Work to complete
Take the lines below beginning at the line that has "761 775 7.05" and stopping after the line that has "179 725 8.33", and print them exactly as they are, with no other lines.

Exercise data
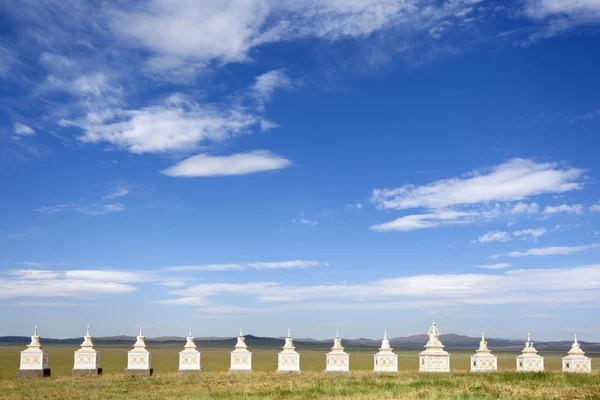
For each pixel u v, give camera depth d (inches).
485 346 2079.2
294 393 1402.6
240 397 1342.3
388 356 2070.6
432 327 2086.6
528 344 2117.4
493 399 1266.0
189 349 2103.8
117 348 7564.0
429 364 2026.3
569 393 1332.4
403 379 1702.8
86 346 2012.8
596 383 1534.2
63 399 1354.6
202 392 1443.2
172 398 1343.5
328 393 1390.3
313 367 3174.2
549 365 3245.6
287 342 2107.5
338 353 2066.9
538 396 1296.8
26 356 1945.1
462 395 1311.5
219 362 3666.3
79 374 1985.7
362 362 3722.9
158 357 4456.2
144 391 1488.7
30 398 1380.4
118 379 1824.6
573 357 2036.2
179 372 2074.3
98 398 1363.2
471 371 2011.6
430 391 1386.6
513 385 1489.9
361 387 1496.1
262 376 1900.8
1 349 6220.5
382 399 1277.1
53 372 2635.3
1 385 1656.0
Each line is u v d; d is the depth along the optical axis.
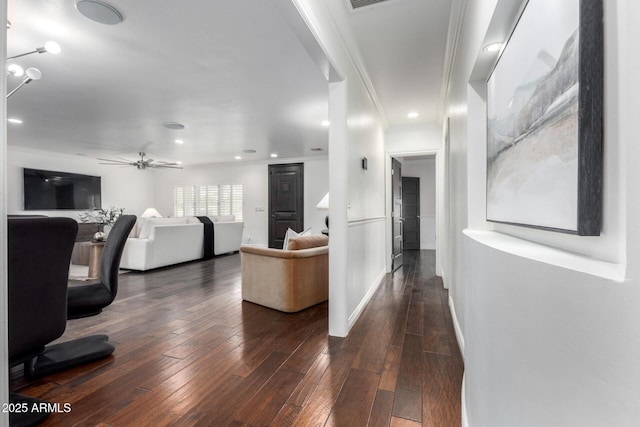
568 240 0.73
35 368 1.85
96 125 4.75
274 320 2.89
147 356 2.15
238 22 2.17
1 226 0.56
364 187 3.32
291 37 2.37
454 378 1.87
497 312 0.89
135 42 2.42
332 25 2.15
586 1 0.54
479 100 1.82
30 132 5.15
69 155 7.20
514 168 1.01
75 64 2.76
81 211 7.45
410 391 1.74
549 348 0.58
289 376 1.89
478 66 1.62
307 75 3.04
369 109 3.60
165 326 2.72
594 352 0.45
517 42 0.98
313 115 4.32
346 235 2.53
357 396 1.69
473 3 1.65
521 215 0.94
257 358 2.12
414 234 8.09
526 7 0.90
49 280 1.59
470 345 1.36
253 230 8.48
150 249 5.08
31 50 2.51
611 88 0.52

* * *

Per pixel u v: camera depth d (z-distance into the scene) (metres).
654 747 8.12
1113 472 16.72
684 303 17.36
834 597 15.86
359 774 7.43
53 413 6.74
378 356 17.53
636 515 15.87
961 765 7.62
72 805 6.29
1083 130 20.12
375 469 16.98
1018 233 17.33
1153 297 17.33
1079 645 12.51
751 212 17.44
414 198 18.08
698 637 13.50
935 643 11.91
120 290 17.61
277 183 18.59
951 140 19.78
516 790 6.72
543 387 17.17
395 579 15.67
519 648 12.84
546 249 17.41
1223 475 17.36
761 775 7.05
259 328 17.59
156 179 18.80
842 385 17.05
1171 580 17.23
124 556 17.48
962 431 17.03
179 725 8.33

--

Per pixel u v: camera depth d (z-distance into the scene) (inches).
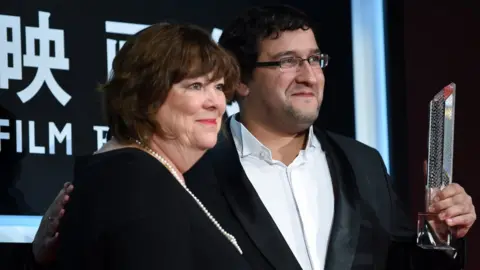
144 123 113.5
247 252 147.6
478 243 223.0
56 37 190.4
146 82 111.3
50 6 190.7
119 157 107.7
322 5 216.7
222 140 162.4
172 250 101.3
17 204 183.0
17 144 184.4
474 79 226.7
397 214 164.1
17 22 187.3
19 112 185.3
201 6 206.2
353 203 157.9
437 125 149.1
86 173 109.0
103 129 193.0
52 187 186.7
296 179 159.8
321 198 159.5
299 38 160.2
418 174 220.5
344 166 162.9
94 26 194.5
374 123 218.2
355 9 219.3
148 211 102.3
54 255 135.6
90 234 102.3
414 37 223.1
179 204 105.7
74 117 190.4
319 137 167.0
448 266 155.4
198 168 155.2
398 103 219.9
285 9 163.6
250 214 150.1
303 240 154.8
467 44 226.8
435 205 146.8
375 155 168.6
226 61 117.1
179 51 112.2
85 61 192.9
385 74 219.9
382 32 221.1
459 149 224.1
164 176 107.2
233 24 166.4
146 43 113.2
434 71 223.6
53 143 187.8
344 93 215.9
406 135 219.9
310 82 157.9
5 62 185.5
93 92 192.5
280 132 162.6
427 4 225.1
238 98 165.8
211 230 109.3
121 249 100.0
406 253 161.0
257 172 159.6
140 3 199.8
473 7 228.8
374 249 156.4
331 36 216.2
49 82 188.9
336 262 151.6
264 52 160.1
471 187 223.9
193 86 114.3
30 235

Answer to the exercise
761 775 7.05
259 328 17.59
156 179 18.80
842 385 17.05
1171 580 17.23
124 556 17.48
962 431 17.03
179 725 8.33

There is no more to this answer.